“How does it feel to be back ‘in the parish’?”
“Now, tell me again, how long have you been ‘in the parish’?”
“After all your travels, are you finally getting settled ‘in the parish’?”
“Now that you are back ‘in the parish’, what are the goals you’d like to accomplish for the remainder of your time there?”
These questions are more or less representative of the sorts of queries I’ve fielded over the past five weeks. The themes of the questions are good ones to ponder. After so much time away, how does it feel to return to the daily duties of pastoral work? What’s it like to leave a group of people and then return to them after a period of time? What changes have occurred? In them? In me? How does the amount of time invested in this relationship of parish and priest yield something fruitful — for both parties individually and collectively? How does the relationship move forward toward a future together that’s not simply a recapitulation/revisitation of the past (the death-dealing boredom of “more of the same”)?

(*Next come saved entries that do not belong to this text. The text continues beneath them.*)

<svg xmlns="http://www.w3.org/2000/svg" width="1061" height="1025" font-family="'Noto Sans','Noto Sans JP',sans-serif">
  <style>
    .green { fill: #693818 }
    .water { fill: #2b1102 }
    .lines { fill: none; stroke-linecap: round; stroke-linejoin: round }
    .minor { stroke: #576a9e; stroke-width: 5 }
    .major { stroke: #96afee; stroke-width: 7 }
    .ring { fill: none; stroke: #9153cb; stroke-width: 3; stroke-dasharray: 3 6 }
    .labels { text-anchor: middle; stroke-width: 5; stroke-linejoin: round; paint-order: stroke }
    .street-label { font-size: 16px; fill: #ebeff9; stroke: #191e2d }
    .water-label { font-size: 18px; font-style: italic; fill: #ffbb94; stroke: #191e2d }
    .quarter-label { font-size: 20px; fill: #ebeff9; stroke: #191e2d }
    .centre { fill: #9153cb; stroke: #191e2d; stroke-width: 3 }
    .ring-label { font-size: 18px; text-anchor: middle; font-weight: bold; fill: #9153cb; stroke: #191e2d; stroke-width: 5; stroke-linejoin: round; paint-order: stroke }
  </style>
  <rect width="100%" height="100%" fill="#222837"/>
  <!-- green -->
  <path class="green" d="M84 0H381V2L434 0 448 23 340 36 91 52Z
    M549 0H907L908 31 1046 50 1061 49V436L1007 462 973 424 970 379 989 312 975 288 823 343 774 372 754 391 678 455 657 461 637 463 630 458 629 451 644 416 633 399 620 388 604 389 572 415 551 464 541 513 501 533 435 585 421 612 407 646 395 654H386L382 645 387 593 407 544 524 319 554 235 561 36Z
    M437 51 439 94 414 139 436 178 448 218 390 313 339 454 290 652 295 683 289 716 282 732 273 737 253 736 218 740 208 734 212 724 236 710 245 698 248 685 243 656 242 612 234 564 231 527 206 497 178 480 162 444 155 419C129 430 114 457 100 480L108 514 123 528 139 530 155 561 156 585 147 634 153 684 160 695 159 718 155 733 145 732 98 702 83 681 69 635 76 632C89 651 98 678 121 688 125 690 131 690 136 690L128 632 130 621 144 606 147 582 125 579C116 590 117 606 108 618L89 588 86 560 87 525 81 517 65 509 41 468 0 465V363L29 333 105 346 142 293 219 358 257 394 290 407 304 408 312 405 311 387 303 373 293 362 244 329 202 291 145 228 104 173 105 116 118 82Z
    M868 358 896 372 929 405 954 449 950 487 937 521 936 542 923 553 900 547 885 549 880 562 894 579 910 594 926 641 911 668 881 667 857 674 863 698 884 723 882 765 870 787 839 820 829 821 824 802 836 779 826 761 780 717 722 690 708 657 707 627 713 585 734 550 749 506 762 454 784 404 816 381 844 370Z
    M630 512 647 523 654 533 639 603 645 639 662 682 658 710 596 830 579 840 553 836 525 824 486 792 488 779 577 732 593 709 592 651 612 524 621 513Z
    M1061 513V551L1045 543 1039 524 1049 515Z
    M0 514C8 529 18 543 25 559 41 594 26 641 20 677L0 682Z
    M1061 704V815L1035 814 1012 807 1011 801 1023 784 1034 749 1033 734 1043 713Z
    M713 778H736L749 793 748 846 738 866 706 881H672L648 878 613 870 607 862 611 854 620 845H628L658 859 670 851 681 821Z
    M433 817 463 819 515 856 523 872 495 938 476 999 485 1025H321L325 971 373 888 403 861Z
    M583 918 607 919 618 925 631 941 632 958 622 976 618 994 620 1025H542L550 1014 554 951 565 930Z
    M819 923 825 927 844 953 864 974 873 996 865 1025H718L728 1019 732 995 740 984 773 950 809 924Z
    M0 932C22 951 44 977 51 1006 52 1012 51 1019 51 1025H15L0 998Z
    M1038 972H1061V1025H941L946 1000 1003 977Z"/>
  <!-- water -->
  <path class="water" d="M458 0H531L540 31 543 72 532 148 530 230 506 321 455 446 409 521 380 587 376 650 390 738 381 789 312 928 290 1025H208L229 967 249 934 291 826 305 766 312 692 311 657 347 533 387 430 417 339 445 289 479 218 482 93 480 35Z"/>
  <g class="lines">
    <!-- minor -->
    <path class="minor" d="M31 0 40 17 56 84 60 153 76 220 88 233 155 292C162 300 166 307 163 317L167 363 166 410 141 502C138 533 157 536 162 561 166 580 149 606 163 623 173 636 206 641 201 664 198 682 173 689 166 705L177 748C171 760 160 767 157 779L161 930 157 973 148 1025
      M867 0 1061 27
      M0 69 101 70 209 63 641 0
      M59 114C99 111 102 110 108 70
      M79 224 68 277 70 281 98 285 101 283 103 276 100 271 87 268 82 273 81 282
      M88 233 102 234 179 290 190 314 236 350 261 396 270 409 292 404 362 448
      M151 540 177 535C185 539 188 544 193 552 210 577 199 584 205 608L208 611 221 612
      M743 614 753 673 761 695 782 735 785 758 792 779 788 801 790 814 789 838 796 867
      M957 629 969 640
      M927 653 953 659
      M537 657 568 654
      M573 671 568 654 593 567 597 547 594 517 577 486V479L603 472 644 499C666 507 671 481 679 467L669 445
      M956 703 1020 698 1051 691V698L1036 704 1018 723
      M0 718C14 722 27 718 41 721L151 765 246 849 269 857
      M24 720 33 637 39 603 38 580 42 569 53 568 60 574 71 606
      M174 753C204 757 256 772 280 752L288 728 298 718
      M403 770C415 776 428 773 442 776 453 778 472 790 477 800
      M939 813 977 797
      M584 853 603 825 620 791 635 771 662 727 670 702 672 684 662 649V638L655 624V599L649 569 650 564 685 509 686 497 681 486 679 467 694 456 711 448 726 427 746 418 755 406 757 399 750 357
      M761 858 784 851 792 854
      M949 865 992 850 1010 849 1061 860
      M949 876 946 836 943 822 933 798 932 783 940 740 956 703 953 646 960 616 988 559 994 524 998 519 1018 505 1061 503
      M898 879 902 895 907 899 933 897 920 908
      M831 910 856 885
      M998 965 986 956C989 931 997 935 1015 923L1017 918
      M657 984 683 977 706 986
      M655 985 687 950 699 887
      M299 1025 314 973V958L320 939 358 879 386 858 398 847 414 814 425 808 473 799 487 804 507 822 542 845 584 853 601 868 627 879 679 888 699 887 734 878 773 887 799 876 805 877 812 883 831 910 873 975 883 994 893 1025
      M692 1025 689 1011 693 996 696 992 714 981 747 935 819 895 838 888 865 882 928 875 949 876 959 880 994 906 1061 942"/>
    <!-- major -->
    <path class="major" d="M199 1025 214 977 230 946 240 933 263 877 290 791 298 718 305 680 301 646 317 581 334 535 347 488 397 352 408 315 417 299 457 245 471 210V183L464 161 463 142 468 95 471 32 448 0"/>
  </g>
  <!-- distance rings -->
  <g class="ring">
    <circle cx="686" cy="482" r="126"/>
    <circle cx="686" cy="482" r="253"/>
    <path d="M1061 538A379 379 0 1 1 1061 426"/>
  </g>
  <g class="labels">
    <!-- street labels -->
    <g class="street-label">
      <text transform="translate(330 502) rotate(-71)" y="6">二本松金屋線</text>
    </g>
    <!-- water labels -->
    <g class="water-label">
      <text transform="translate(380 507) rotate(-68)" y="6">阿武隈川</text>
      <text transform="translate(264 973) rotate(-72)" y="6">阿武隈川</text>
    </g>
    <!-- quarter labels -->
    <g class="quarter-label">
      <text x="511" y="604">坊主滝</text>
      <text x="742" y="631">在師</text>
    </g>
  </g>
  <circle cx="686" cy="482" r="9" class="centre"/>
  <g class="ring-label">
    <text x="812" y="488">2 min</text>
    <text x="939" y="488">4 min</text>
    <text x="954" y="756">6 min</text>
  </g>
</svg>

And yet, even though I’ve used the phrase “in the parish” myself through the years, lately I’ve found I’m increasingly uncomfortable with it. The phrase is a quaint euphemism reminiscent of our Anglican heritage — where “the parish” was a geographical area with definitive boundaries, within which a church building (with its dutiful vicar, of course!) was situated for the benefit of all residents in the lands surrounding it. Thus to be “in the parish” was like saying, “I live in Wauwatosa, Wisconsin.” One could, quite literally find the parish on the map.

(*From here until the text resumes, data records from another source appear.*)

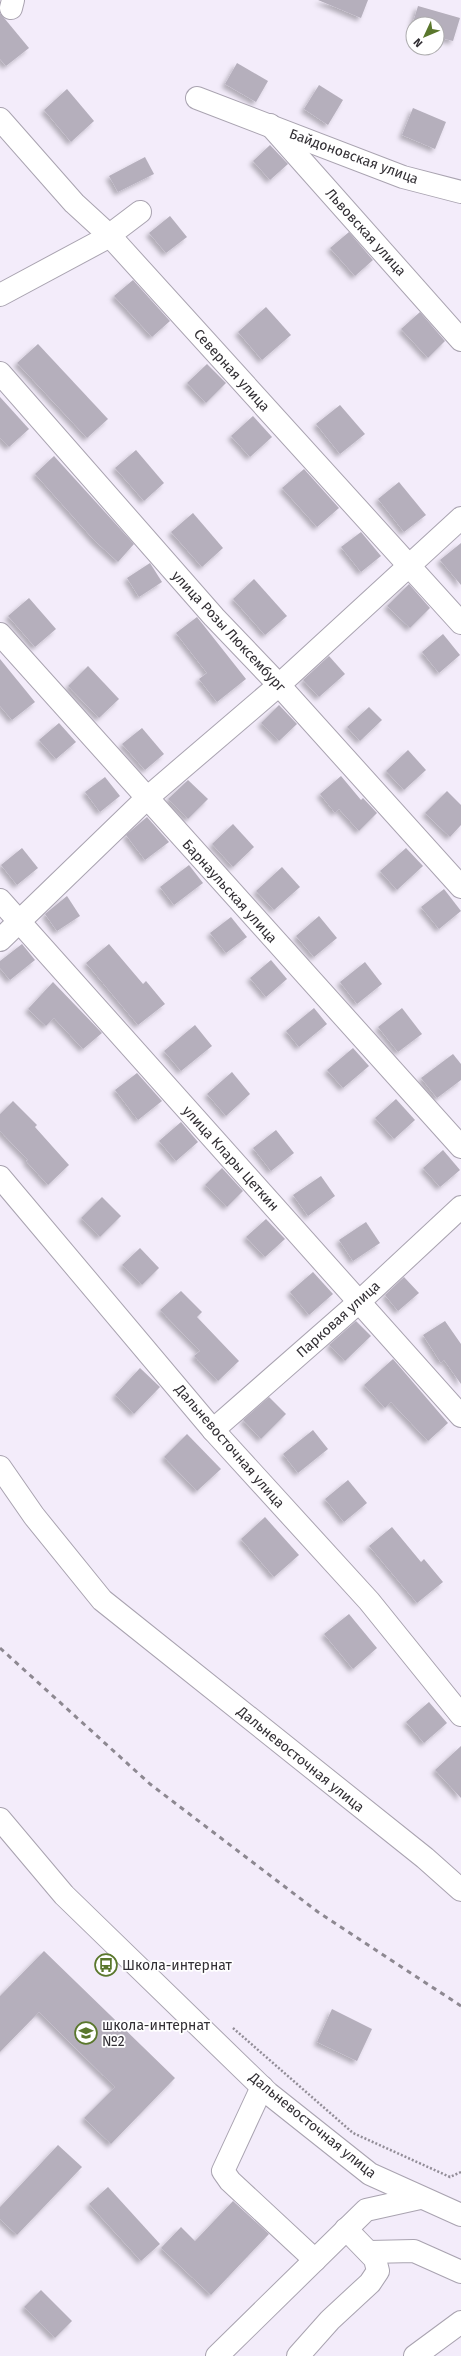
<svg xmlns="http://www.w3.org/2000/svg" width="461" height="2356" viewBox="0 0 461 2356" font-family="'Fira Sans',sans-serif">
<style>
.building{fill:#b5afbc;filter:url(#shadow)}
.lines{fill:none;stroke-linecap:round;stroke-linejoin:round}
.minor-casing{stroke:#a9a3b0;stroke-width:24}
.path{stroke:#928d97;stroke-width:2.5;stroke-dasharray:2 2;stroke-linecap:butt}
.minor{stroke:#fff;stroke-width:22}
.rail{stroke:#8d8891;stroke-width:3;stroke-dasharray:5 5;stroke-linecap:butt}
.labels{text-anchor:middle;stroke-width:3.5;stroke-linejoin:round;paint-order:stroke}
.street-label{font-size:14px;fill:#322f34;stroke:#fff}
.poi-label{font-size:14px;fill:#322f34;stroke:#fff;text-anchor:start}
</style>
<defs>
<filter id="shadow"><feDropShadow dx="-3.5" dy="3.5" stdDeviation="2" flood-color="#0004"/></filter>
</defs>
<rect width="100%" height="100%" fill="#f3ecfa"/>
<g class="building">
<path d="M318,0H368L361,18Z"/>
<path d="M418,6L460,18L453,41L437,37V24H413L411,29Z"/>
<path d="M0,13L29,48L6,66L0,59Z"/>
<path d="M237,63L268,81L256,102L225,84Z"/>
<path d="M319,85L343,100L328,125L304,109Z"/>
<path d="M67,89L94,121L71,142L44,110Z"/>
<path d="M413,108L446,122L435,149L402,135Z"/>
<path d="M270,145L288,164L270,180L253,161Z"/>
<path d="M145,157L154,174L118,192L109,176Z"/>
<path d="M170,216L187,237L166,253L149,233Z"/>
<path d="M349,232L373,260L355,276L330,248Z"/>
<path d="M133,280L170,321L152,337L114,296Z"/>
<path d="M266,307L291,335L262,360L238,332Z"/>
<path d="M420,312L445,341L428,358L401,329Z"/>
<path d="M38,344L108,419L87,438L17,363Z"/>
<path d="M207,364L226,383L206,403L187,383Z"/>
<path d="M0,397L29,429L9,447L0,438Z"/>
<path d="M340,405L365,434L340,454L316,424Z"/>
<path d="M253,416L272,437L250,457L231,436Z"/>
<path d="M136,450L164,483L144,501L115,468Z"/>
<path d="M54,456L134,544L118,562L94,540L35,474Z"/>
<path d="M304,469L339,508L317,527L282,488Z"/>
<path d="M399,482L426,515L404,532L378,499Z"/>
<path d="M193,513L223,548L202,567L171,532Z"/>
<path d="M361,532L381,556L361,572L341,547Z"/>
<path d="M461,543V585L440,560Z"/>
<path d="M150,563L162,582L139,597L127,578Z"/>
<path d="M254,579L287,616L265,635L233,599Z"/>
<path d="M409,584L430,608L410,628L387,606Z"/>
<path d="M29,598L56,629L35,647L8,616Z"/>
<path d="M197,617L246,679L217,702L199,679L207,673L176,633Z"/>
<path d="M443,634L460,655L439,673L422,652Z"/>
<path d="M329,656L345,674L319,697L303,680Z"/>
<path d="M0,659L35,702L12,720L0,706Z"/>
<path d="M88,666L119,699L99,718L68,686Z"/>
<path d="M279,705L297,724L279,741L261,723Z"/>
<path d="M369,707L382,720L360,741L347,727Z"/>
<path d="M59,723L76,742L56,759L39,740Z"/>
<path d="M142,728L164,754L145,770L122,744Z"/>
<path d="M408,750L426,770L404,790L386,771Z"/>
<path d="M341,776L361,800L363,798L377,813L359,831L339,809L335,813L320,794Z"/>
<path d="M105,777L120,796L100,812L85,792Z"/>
<path d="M188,780L208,799L188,819L168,799Z"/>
<path d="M447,791L461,805V825L450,837L425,813Z"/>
<path d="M147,817L169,842L145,860L126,835Z"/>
<path d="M233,824L254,847L233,867L212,844Z"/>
<path d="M22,848L38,868L17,885L1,865Z"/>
<path d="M406,848L423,866L397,890L380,871Z"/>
<path d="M189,865L203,883L174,905L160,887Z"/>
<path d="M282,867L300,887L274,910L256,891Z"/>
<path d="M444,889L461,911L439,929L421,907Z"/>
<path d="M67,896L80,916L57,931L45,914Z"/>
<path d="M319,916L337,938L314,957L296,936Z"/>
<path d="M231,917L247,937L226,953L210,933Z"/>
<path d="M22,944L35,960L10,980L0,968V961Z"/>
<path d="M109,944L143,984L146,981L165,1004L138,1025L86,963Z"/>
<path d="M271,960L287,979L266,997L250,978Z"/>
<path d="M365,962L382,984L357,1004L340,982Z"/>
<path d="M53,982L102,1033L83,1049L54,1018L46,1026L28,1009Z"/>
<path d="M314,1008L327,1024L299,1047L286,1031Z"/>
<path d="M402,1008L422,1034L398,1052L378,1027Z"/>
<path d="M195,1025L212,1046L181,1071L164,1051Z"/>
<path d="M353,1048L369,1066L343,1088L327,1070Z"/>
<path d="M453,1054L461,1064V1080L437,1098L421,1078Z"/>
<path d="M232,1072L250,1094L226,1116L207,1094Z"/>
<path d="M137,1073L162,1101L138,1120L115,1090Z"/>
<path d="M396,1099L415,1120L394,1139L375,1118Z"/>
<path d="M13,1101L37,1125L35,1127L69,1165L48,1185L26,1161L28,1160L0,1131V1114Z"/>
<path d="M181,1122L198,1142L176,1161L159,1141Z"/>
<path d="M276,1130L294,1153L271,1171L253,1148Z"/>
<path d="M443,1150L460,1170L440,1187L423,1168Z"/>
<path d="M222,1168L243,1191L227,1207L205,1185Z"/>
<path d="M321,1176L335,1196L308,1216L293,1195Z"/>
<path d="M102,1197L121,1216L100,1237L81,1218Z"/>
<path d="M266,1219L285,1239L265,1257L246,1237Z"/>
<path d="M366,1222L380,1243L353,1261L339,1240Z"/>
<path d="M140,1248L159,1268L142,1285L122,1265Z"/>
<path d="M313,1272L333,1294L309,1315L290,1292Z"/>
<path d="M404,1277L419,1293L398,1311L385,1295Z"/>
<path d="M181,1291L202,1312L197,1317L239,1361L218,1381L194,1356L200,1351L160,1310Z"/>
<path d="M356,1321L371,1336L345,1361L329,1345Z"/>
<path d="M445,1321L461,1344V1384L444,1360L441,1363L423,1335Z"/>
<path d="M393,1359L448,1423L428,1441L391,1402L385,1408L364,1385Z"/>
<path d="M140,1368L160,1387L134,1414L115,1395Z"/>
<path d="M269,1397L286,1414L261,1439L243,1420Z"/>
<path d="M313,1430L328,1449L298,1473L283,1454Z"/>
<path d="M187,1434L221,1469L197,1491L164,1457Z"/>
<path d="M348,1480L367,1503L344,1522L325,1499Z"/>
<path d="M265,1517L299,1555L274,1577L241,1539Z"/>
<path d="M392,1527L421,1562L424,1559L443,1582L417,1603L369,1546Z"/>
<path d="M349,1614L377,1648L353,1669L324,1634Z"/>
<path d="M429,1702L447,1723L424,1743L406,1722Z"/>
<path d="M461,1746V1798L435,1770Z"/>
<path d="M44,1951L175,2078L111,2144L84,2118L115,2087L39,2012L0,2052V1996Z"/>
<path d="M332,2009L372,2029L357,2061L317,2042Z"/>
<path d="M58,2145L82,2167L17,2235L0,2219V2207Z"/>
<path d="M108,2187L160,2244L141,2261L89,2204Z"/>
<path d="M233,2201L269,2234L211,2295L161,2248L181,2227L195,2241Z"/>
<path d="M41,2290L72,2321L55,2338L24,2307Z"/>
</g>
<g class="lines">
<g class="minor-casing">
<g id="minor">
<path d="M11,8L13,0"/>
<path d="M197,98L403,177L461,192"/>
<path d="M0,119L74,203L110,236L461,623"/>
<path d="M270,125L461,340"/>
<path d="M107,237L140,212"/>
<path d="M0,295L110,236"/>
<path d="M0,373L214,617L279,685L461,887"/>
<path d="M0,634L461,1147"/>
<path d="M0,900L461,1416"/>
<path d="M0,940L147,798L279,685L461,518"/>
<path d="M0,1177L213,1430L369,1601L461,1715"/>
<path d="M213,1430L359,1302L461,1207"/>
<path d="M0,1467L34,1516L102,1600L425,1858L461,1890"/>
<path d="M0,1819L64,1895L268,2093L370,2174L461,2215"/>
<path d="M262,2087L223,2171L230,2181L315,2260"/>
<path d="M369,2252L414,2251L461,2272"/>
<path d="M217,2356L366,2210L420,2198"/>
<path d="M298,2356L330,2320L370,2283L378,2271L375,2259L346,2229"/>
<path d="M415,2356L461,2322"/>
</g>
</g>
<path class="path" d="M233,2028L353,2133L450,2177L461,2172"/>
<use href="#minor" class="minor"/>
<path class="rail" d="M0,1648L150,1784L318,1912L461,2006"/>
</g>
<defs>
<g id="bus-ring" transform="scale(1.15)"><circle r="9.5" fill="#fff" stroke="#5a772c" stroke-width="1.5"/><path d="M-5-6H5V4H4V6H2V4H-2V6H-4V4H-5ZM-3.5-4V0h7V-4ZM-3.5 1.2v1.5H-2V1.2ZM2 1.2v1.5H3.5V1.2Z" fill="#5a772c"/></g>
<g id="school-ring" transform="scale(1.15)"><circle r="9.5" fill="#fff" stroke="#5a772c" stroke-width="1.5"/><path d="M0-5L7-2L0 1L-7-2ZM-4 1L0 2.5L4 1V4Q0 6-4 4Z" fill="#5a772c"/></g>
</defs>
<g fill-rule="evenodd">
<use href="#bus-ring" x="106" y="1965"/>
<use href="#school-ring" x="86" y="2033"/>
</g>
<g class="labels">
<g class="street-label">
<text transform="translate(354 156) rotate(20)" y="5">Байдоновская улица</text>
<text transform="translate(366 232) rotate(48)" y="5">Львовская улица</text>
<text transform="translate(232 370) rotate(48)" y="5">Северная улица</text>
<text transform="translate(229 631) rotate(47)" y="5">улица Розы Люксембург</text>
<text transform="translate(230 891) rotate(48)" y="5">Барнаульская улица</text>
<text transform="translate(231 1158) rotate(48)" y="5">улица Клары Цеткин</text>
<text transform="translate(338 1319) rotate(-42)" y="5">Парковая улица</text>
<text transform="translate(230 1446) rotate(49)" y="5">Дальневосточная улица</text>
<text transform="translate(301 1759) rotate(39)" y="5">Дальневосточная улица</text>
<text transform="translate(313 2125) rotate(39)" y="5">Дальневосточная улица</text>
</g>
<g class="poi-label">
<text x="122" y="1970">Школа-интернат</text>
<text x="102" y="2030">школа-интернат<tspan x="102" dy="16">№2</tspan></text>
</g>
</g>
<g transform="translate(425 36) rotate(226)"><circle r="19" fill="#ffffff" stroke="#adacae"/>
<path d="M0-3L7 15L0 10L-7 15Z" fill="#5a772c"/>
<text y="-6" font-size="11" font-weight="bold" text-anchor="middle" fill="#322f34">N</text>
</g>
</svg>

While the church building for Trinity Episcopal Church can certainly be located on the map, my presence in that building six days a week does not constitute being “in the parish”. In fact, most of the real “action” in parishioners’ lives takes place outside the building. Their lives are mostly invisible to me (and their fellow parishioners) with the exception of brief interactions every few days after a liturgy or at a committee meeting here and there — and greatly depends upon what they are willing to share of their lives. Further, people who are part of the parish church called Trinity, Wauwatosa, don’t just live in Wauwatosa. They reside all over the Milwaukee metro area. Well over 50% of this congregation lives outside the city in which the Trinity Church building is situated.
I recognize I’m being nit-picky. Beyond such persnicketiness though, I think I’m simply becoming resistant to the notion that “the parish” is an entity that exists outside of/beyond the people and relationships that comprise it. “The parish” as a group of people has changed over the course of the time I’ve been here, and will continue to change, even if we’re not altogether aware of the change occurring. “The parish” isn’t solid (like some would say bricks and mortar or territory are), rather a parish church is the fluid chaos of people, brooded over by the creative force of God’s Holy Wind, the Spirit.
I will allow that the phrase, “in the parish” could be shorthand for this chaos of humanity. Parish life isn’t about programs, protocols, organizations and activities. Parish life, for me, is about knowing and relating to people’s stories and how those stories are woven together in the story of the Gospel and embodied as a community of the faithful. If that’s what some of those questions are asking, then I can say without reservation, “It feels GREAT to be back ‘in the parish’!”
Years ago, when I interviewed with the Vestry and other parish leaders of Trinity, Wauwatosa, I recall saying something like, “I don’t want a parish to ‘work on’, I want to ‘work with’ folks who want to grow in their love and service of the Lord.” This is still a calling for me. I am grateful to be “among” this parish of people who daily surprise me with their laughter, their generous hearts and the ways they continue to cultivate my growth into this vocation of priesthood.